▸ **Directions**:
Start at the first line of the listing below. Write out each line exactly, stopping after the one that contains "Rendered at 1754 by 1241 pixels.".

-=-=-=-=-

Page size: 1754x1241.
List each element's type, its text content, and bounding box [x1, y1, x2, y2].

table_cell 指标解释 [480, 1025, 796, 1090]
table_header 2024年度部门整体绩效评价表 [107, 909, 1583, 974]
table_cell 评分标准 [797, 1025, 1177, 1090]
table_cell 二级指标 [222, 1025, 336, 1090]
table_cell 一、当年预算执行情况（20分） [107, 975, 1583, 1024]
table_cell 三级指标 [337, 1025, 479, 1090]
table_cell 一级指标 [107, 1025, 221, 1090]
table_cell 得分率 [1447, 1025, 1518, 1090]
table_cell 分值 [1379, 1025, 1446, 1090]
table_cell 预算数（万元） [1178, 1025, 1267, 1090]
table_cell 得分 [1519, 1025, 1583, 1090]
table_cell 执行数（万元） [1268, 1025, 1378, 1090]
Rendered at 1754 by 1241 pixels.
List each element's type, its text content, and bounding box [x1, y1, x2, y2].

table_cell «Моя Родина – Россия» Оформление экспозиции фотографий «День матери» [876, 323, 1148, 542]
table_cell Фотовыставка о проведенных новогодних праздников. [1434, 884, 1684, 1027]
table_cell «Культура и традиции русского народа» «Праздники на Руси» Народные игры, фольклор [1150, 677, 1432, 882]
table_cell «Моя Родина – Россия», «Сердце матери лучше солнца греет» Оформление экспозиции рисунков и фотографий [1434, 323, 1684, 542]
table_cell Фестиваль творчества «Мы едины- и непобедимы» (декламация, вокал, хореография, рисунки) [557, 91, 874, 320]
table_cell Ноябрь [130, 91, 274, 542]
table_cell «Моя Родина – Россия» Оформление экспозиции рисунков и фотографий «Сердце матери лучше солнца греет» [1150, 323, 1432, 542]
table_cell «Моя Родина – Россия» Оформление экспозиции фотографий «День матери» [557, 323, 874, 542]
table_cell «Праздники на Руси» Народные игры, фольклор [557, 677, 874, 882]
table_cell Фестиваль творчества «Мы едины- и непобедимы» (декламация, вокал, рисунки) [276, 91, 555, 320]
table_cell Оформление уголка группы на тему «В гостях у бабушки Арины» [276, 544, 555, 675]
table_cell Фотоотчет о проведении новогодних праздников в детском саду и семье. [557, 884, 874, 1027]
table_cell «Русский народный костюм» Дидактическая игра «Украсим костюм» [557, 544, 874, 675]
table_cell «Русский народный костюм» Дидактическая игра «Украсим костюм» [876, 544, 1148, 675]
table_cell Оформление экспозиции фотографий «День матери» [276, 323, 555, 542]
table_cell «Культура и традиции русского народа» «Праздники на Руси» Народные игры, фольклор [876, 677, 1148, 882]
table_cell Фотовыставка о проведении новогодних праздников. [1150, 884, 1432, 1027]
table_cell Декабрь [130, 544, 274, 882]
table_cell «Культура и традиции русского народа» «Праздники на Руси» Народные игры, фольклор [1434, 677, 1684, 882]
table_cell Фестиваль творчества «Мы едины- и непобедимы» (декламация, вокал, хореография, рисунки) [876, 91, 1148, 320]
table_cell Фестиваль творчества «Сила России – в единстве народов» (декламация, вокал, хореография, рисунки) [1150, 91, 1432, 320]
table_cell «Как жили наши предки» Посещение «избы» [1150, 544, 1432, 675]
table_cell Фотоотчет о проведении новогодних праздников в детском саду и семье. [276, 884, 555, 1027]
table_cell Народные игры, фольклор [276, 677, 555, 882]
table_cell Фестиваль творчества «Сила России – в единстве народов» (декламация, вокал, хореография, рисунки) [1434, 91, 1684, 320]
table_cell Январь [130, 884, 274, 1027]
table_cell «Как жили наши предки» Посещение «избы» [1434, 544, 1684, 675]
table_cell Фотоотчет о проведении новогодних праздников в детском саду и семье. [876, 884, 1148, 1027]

-=-=-=-=-

▸ **Result for this task**:
Page size: 1754x1241.
List each element's type, its text content, and bounding box [x1, y1, x2, y2].

table_cell 指标解释 [480, 1025, 796, 1090]
table_header 2024年度部门整体绩效评价表 [107, 909, 1583, 974]
table_cell 评分标准 [797, 1025, 1177, 1090]
table_cell 二级指标 [222, 1025, 336, 1090]
table_cell 一、当年预算执行情况（20分） [107, 975, 1583, 1024]
table_cell 三级指标 [337, 1025, 479, 1090]
table_cell 一级指标 [107, 1025, 221, 1090]
table_cell 得分率 [1447, 1025, 1518, 1090]
table_cell 分值 [1379, 1025, 1446, 1090]
table_cell 预算数（万元） [1178, 1025, 1267, 1090]
table_cell 得分 [1519, 1025, 1583, 1090]
table_cell 执行数（万元） [1268, 1025, 1378, 1090]
Rendered at 1754 by 1241 pixels.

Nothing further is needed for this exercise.